Соображение о «чистосердечности», впрочем, можно высказать и по-другому. Об отсутствии меркантилизма здесь на самом-то деле говорить нельзя. Тут мы, напротив, сталкиваемся с неким предельным видом нравственной алчности: любой жест делается от всей души и изо всех сил лишь из и для пущего «постмодернистского» самоуважения, из страсти к полной завершённости, эстетической значимости этого жеста, к адекватности рефлексии. И возможность опасной любви здесь — с обратным знаком. Под угрозой — женщина, которая может обмануться видимым «благородством» Орфа и жестоко разбить свою страсть о бетонную скорлупу свернутого в красивое яйцо, самодостаточного, самодовольного, самоуважающего чувства. Позже вы узнаете, что нашлась женщина, сумевшая расколоть эту скорлупу, что отнюдь не уменьшило, а лишь увеличило боль...

...Итак, в Берлине Фридрих гулял. Начиная пьянку в своей студенческой келье, он мог закончить её в девичьей пенной постели, над которой в едва не промышленных количествах свисают какие-то дурацкие малофункциональные веревочки, бантики, кисточки, шнурки; а мог — в бедном отдалённом квартале, в лачужке случайного собутыльника из бывших студентов или из мелкого городского ворья. Вот именно в такой лачуге — два топчана, слоёный запах сладкого дыма, заваленный грязной посудой стол — и произошло событие, оказавшееся переломным, судьбоносным, роковым. И событие это — как вы уже догадались, поняв, что судьбу Фридриха мы рассматриваем как судьбу постмодерниста, баловня не жизни, но культуры — было не дракой, не взглядом, не встречей, не книгой. Хозяин каморки, некий Михаил (разумеется, русский) подарил Орфу за две трубки опиума рукопись, перевод с русского на немецкий, грязный, залапанный сверток, несколько тысяч корявых букв. Как они просыпались в клетушку бедного Михаила (да и вообще не Бреме ли выдумал этого Михаила, чтобы нагрузить повествование ещё одним «русским» мотивом — бог весть. Как-то просыпались. Фридрих бережно собрал их на серые страницы, аккуратно сложил в карман и унес. Он вовсе не болел страстью к раритетам, вовсе не был безудержным книгочеем, вовсе не бросался на любой хирик восточнославянского происхождения. Просто он почувствовал, что это надо забрать.

И он прочел странное сочинение, без конца и начала, о том, что в России, в Шлиссельбургской крепости, находится в заточении человек, наказанный за покушение на царя Александра. У него холодная, чужая фамилия с распахнутым сквозняком «о» — Морозов. Николай Морозофф.
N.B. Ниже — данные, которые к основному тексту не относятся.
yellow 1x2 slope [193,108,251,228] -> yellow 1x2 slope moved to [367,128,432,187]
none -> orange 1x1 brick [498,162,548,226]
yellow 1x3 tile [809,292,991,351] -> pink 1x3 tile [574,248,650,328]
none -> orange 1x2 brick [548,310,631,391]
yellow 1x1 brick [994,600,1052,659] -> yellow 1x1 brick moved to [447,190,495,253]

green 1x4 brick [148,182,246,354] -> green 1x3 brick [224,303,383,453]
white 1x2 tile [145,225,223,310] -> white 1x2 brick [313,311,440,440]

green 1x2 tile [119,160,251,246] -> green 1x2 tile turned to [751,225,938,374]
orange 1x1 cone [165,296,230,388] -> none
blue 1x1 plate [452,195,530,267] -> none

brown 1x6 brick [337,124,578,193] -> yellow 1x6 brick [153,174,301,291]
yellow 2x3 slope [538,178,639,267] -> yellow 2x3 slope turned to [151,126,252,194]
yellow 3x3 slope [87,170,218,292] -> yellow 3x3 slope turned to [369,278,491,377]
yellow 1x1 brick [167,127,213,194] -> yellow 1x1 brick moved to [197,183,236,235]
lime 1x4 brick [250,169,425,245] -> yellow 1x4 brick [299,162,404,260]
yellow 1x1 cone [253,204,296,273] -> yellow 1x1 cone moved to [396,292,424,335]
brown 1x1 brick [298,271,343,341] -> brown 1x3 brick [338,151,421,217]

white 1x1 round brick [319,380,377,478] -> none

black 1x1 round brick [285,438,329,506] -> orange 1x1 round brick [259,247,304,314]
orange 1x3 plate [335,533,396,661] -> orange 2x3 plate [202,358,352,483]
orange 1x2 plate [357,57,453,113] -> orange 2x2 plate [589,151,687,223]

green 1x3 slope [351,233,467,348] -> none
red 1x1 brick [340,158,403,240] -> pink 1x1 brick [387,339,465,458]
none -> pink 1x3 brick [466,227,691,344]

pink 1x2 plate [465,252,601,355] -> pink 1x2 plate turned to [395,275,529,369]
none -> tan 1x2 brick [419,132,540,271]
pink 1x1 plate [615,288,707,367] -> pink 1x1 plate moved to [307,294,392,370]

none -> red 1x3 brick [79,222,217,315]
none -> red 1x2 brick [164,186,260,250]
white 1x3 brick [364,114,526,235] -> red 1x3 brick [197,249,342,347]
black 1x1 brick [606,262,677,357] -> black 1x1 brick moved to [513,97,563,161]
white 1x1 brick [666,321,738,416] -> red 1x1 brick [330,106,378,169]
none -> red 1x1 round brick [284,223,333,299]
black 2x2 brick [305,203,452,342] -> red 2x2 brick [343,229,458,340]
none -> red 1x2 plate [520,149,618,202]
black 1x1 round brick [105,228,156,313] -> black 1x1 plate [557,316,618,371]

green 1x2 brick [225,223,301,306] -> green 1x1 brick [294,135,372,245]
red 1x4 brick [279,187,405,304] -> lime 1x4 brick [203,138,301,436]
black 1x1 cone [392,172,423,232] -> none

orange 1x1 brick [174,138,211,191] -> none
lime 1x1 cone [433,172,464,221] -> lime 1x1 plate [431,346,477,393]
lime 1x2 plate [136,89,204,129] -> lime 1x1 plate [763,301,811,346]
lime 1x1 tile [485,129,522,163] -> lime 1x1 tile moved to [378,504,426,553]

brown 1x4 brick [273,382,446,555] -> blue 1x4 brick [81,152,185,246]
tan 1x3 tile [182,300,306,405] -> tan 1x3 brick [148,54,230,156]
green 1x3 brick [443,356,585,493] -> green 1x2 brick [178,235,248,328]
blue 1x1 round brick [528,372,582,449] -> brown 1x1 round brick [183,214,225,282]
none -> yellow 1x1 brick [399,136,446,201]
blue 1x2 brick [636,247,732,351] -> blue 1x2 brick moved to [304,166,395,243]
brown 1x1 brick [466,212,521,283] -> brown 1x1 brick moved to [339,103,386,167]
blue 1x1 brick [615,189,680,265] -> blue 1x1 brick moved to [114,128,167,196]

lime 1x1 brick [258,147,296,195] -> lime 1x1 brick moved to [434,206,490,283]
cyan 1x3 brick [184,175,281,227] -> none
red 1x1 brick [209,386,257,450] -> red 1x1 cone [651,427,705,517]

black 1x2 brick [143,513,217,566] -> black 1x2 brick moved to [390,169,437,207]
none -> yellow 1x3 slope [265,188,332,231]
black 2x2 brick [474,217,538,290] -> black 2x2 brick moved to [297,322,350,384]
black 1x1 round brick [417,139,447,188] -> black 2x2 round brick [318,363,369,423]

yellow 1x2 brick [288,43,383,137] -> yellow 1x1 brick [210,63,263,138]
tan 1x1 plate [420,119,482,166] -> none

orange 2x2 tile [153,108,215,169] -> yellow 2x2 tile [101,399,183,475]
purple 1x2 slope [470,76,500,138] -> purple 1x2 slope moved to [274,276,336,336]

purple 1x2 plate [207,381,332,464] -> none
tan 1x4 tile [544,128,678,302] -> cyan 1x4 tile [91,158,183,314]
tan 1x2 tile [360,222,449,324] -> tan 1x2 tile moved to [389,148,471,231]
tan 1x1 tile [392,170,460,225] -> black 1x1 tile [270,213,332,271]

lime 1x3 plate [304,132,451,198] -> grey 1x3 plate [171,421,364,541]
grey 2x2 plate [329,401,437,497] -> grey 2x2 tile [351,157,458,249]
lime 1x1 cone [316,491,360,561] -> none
Он занимается в крепости математикой, он пишет стихи (в рукописи было приведено несколько фрагментов, но вряд ли переводы их были более изящными, чем перевод на русский романа Сибилы Вейн, так что следов никаких они в душе Фридриха не оставили, и он тут же забыл о их существовании) и — вот главное — находит возможности и силы увлекаться историей. И этот Морозов придумал концепцию — именно о ней в основном и шла речь в оторвавшемся Фридриху куске рукописи, — которая заставила Орфа выпрыгнуть из кровати (он пытался изучать добычу в постели, перед сном), вскочить зачем-то на стул и крикнуть... Впрочем, это были бы домыслы: мы не знаем, какое слово он выкрикнул. Наверное, он промолчал. Может быть, он и не выпрыгивал из постели — откуда, право, Бреме об этом ведомо... В общем, узнав о морозовской теории, Орф понял, чего он хочет.